1940'larda artan dans merakı birkaç yıl önceye kadar sürdü. Beyoğlu merkez olmak üzere dans okullarına gitmek tutku halindeydi. Bunlardan randevu ancak 2 ay sonraya alınabiliyordu. Tünel'den Taksim'e uzanan yoldaki tabelalar ilginçti; "Saridis, Sakellaridis, Haçaduryan -adını taşıyan pasajda-, Papadopulos, Panosyan vs." Daha enteresan olan tamamının önündeki unvanlardı; Profesör. Hangi üniversiteden mezun olup bu titri yakaladıklarını bilen yok. Sosyetede adı yayıldı mı, Ordinaryüs bile olabilirlerdi.

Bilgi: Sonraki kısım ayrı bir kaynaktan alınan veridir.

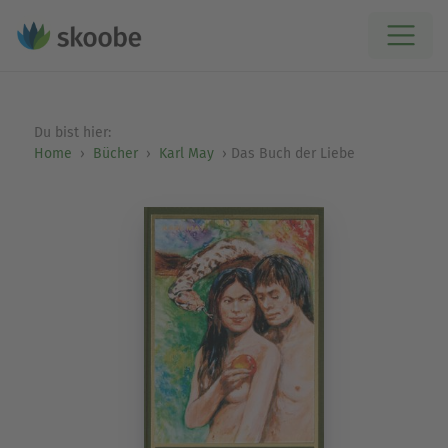
Du bist hier:
Home
Bücher
Karl May
Das Buch der Liebe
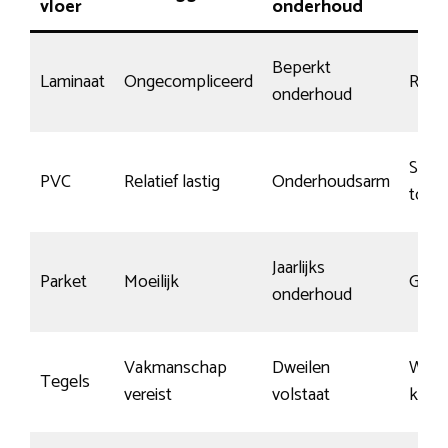
vloer
onderhoud
Beperkt
Laminaat
Ongecompliceerd
Redel
onderhoud
Slijtv
PVC
Relatief lastig
Onderhoudsarm
topl
Jaarlijks
Parket
Moeilijk
Gemi
onderhoud
Vakmanschap
Dweilen
Wein
Tegels
vereist
volstaat
kras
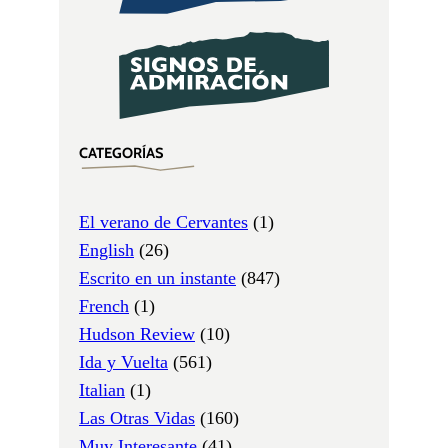
CATEGORÍAS
El verano de Cervantes
(1)
English
(26)
Escrito en un instante
(847)
French
(1)
Hudson Review
(10)
Ida y Vuelta
(561)
Italian
(1)
Las Otras Vidas
(160)
Muy Interesante
(41)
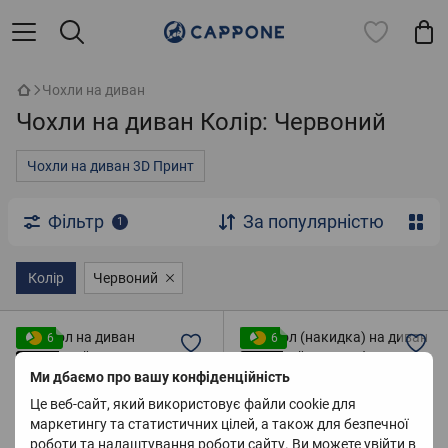
Чохли на диван
Чохли на диван Колір: Червоний
Чохли на диван 3D Принт
Фільтр
За популярністю
1
Колір
Червоний
6
6
-2
-2
Ми дбаємо про вашу конфіденційність
Це веб-сайт, який використовує файли cookie для
маркетингу та статистичних цілей, а також для безпечної
роботи та налаштування роботи сайту. Ви можете увійти в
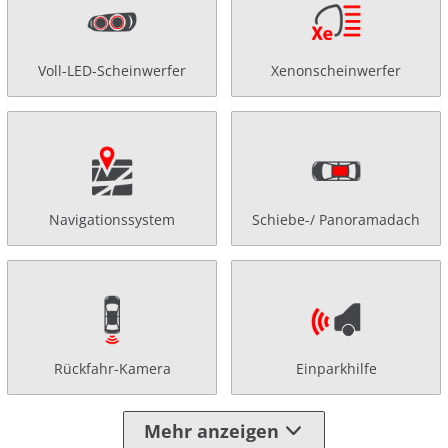
Voll-LED-Scheinwerfer
Xenonscheinwerfer
Navigationssystem
Schiebe-/ Panoramadach
Rückfahr-Kamera
Einparkhilfe
Mehr anzeigen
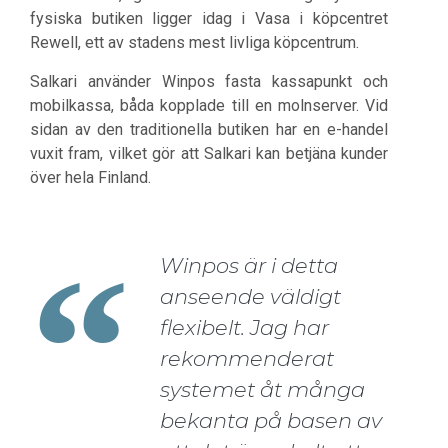
fysiska butiken ligger idag i Vasa i köpcentret
Rewell, ett av stadens mest livliga köpcentrum.
Salkari använder Winpos fasta kassapunkt och
mobilkassa, båda kopplade till en molnserver. Vid
sidan av den traditionella butiken har en e-handel
vuxit fram, vilket gör att Salkari kan betjäna kunder
över hela Finland.
Winpos är i detta
anseende väldigt
flexibelt. Jag har
rekommenderat
systemet åt många
bekanta på basen av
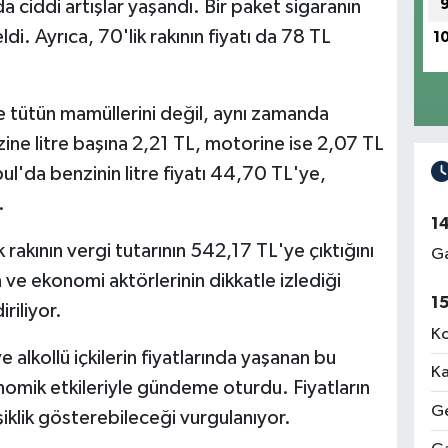
da ciddi artışlar yaşandı. Bir paket sigaranın
i. Ayrıca, 70'lik rakının fiyatı da 78 TL
1
ve tütün mamüllerini değil, aynı zamanda
nzine litre başına 2,21 TL, motorine ise 2,07 TL
bul'da benzinin litre fiyatı 44,70 TL'ye,
.
1
rakının vergi tutarının 542,17 TL'ye çıktığını
Ga
rin ve ekonomi aktörlerinin dikkatle izlediği
1
riliyor.
Ko
 alkollü içkilerin fiyatlarında yaşanan bu
Ka
onomik etkileriyle gündeme oturdu. Fiyatların
Ge
işiklik gösterebileceği vurgulanıyor.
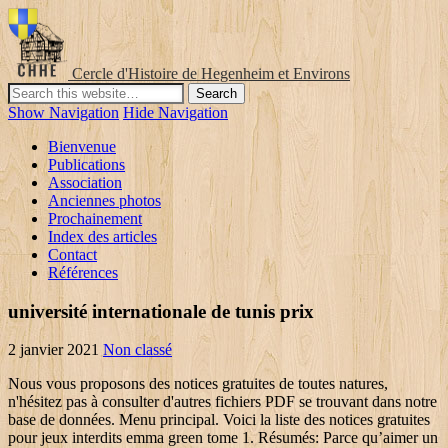
Cercle d'Histoire de Hegenheim et Environs
Show Navigation
Hide Navigation
Bienvenue
Publications
Association
Anciennes photos
Prochainement
Index des articles
Contact
Références
université internationale de tunis prix
2 janvier 2021
Non classé
Nous vous proposons des notices gratuites de toutes natures,
n'hésitez pas à consulter d'autres fichiers PDF se trouvant dans notre
base de données. Menu principal. Voici la liste des notices gratuites
pour jeux interdits emma green tome 1. Résumés: Parce qu’aimer un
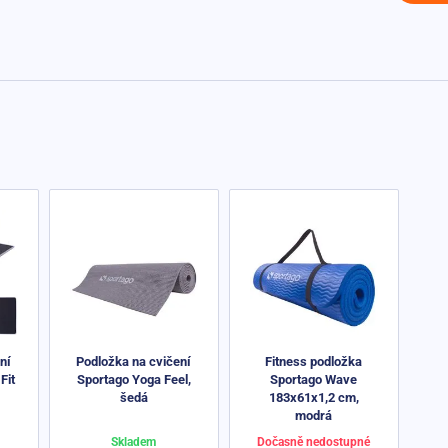
ní
Podložka na cvičení
Fitness podložka
Fit
Sportago Yoga Feel,
Sportago Wave
šedá
183x61x1,2 cm,
modrá
Skladem
Dočasně nedostupné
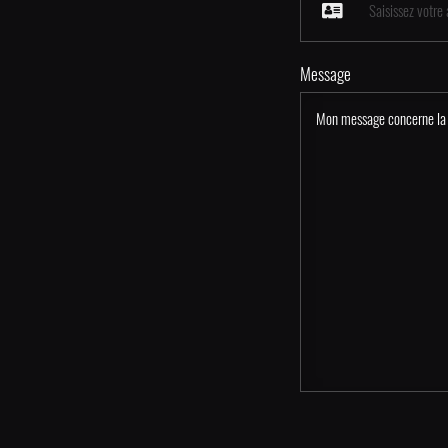
Message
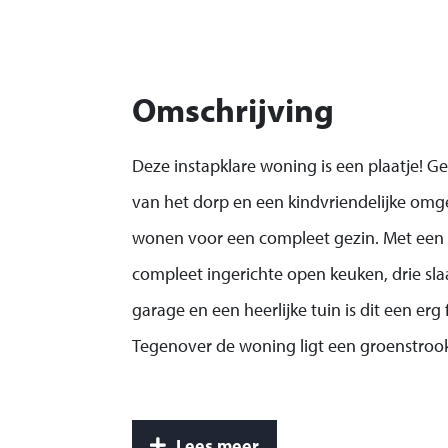
Omschrijving
Deze instapklare woning is een plaatje! G
van het dorp en een kindvriendelijke omg
wonen voor een compleet gezin. Met een
compleet ingerichte open keuken, drie sl
garage en een heerlijke tuin is dit een erg
Tegenover de woning ligt een groenstroo
Sint Maartensdijk is een dorp op het eilan
gelegen, met diverse voorzieningen zoals 
Lees meer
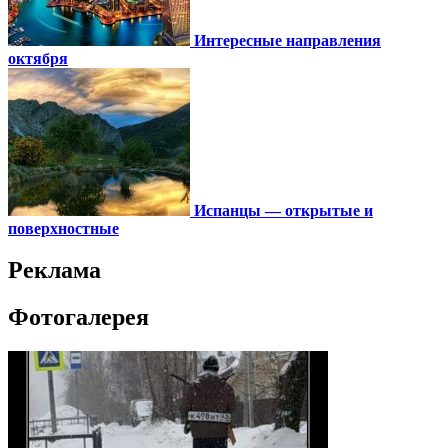
Интересные направления
октября
Испанцы — открытые и
поверхностные
Реклама
Фотогалерея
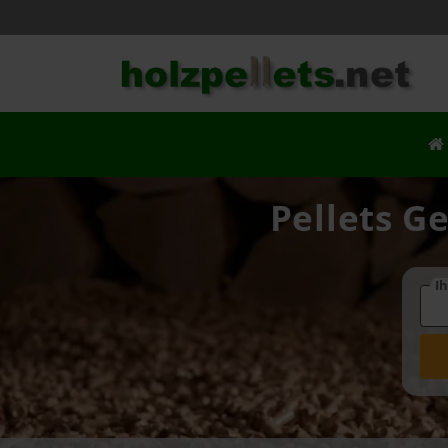
Pellets G
Ih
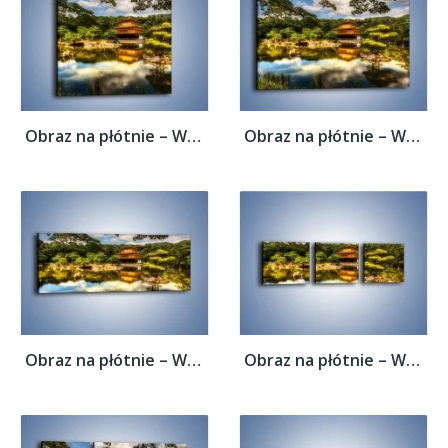
Obraz na płótnie – Widok z domu na wodę –...
Obraz na płótnie – Widok z domu na wodę –...
Obraz na płótnie – Widok z domu na wodę –...
Obraz na płótnie – Widok z domu na wodę –...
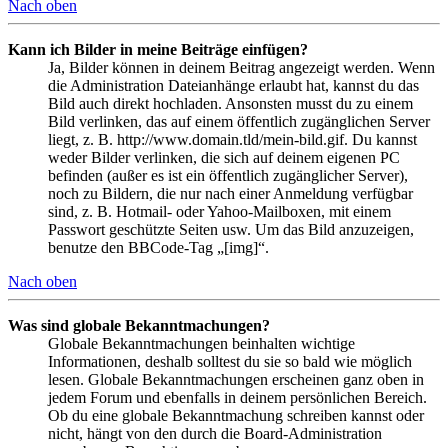
Nach oben
Kann ich Bilder in meine Beiträge einfügen?
Ja, Bilder können in deinem Beitrag angezeigt werden. Wenn
die Administration Dateianhänge erlaubt hat, kannst du das
Bild auch direkt hochladen. Ansonsten musst du zu einem
Bild verlinken, das auf einem öffentlich zugänglichen Server
liegt, z. B. http://www.domain.tld/mein-bild.gif. Du kannst
weder Bilder verlinken, die sich auf deinem eigenen PC
befinden (außer es ist ein öffentlich zugänglicher Server),
noch zu Bildern, die nur nach einer Anmeldung verfügbar
sind, z. B. Hotmail- oder Yahoo-Mailboxen, mit einem
Passwort geschützte Seiten usw. Um das Bild anzuzeigen,
benutze den BBCode-Tag „[img]“.
Nach oben
Was sind globale Bekanntmachungen?
Globale Bekanntmachungen beinhalten wichtige
Informationen, deshalb solltest du sie so bald wie möglich
lesen. Globale Bekanntmachungen erscheinen ganz oben in
jedem Forum und ebenfalls in deinem persönlichen Bereich.
Ob du eine globale Bekanntmachung schreiben kannst oder
nicht, hängt von den durch die Board-Administration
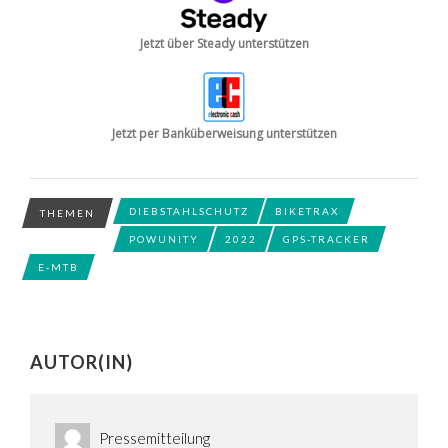
Jetzt über Steady unterstützen
Jetzt per Banküberweisung unterstützen
DIEBSTAHLSCHUTZ
BIKETRAX
THEMEN
POWUNITY
2022
GPS-TRACKER
E-MTB
AUTOR(IN)
Pressemitteilung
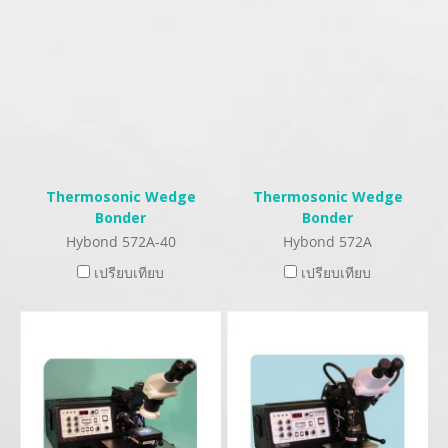
Thermosonic Wedge
Thermosonic Wedge
Bonder
Bonder
Hybond 572A-40
Hybond 572A
เปรียบเทียบ
เปรียบเทียบ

Koyu taassup günlerinde biri çıkıp "toplu dans"tan söz etse "toplu dayak" yerdi. Fakat insanlık tarihinin en eski kutsal kitaplarında danstan söz edilir. Örneğin Tevrat'ta Hag diye bahsedilen bir tür danstır. Beyaz Rusların İstanbul'a göçüyle bizde de dans çağı açıldı. Bunların Çarşıkapı'da hizmete sunduğu Bahçesaray -Kırım'dan gelenlerin yeri- olayı patlattı.
Merkez
Haçaduryan diğer "çakma profesörler" arasında en popüleriydi. Sevgili Hüseyin Movit Panosyan'ı iyi tanır. Ama Haçaduryan'a yetişemedi. Movit, Balat'a yerleşene kadar Beyoğlu'nda yaşamanın avantajını iyi kullandı. Doğup büyüdüğü Ayazpaşa dansın geliştiği bölgedeydi. Buradaki bar ve pavyonları anlatmaya gerek yok. Festen şapkaya geçildi. Tabii peçeyle çarşaftan, tuvalete. Peşinden cumbadan rumbaya günleri başladı. Evlenecek gençlerde yeni moda dans hocalarına gitmekti. Kurslara "1, 2, 3" diye başlarlardı. Amaç düğünde marifetleri sergilemekti. Kız bir yana damat adayının dans edememesi ayıplanırdı. Kaldı ki dans öğrenmek için düğüne hazırlanmak şart değildi. Kadınlı-erkekli toplantılar yaygınlaştıkça özel geceler çoğaldı. Yandan kurmalı gramafonlar çoğaldıkça Arjantin tangoları da ortaya çıktı. Bunları seslendirenler içinde en şöhretlisi Eduardo Blanco idi. Arjantinlilerden sonra Fransız aktör ve şarkıcı Maurice Chevallar -Moris Şovalye- ve İtalyan Tino Rossi egemen oldu. Onların bu kadar hızlı tırmanmasında plak endüstrisinin katkısını unutmayalım. Çarliston ve Fokstrot'un havası uzun sürdü. Peşinden One-Step ortaya çıktı.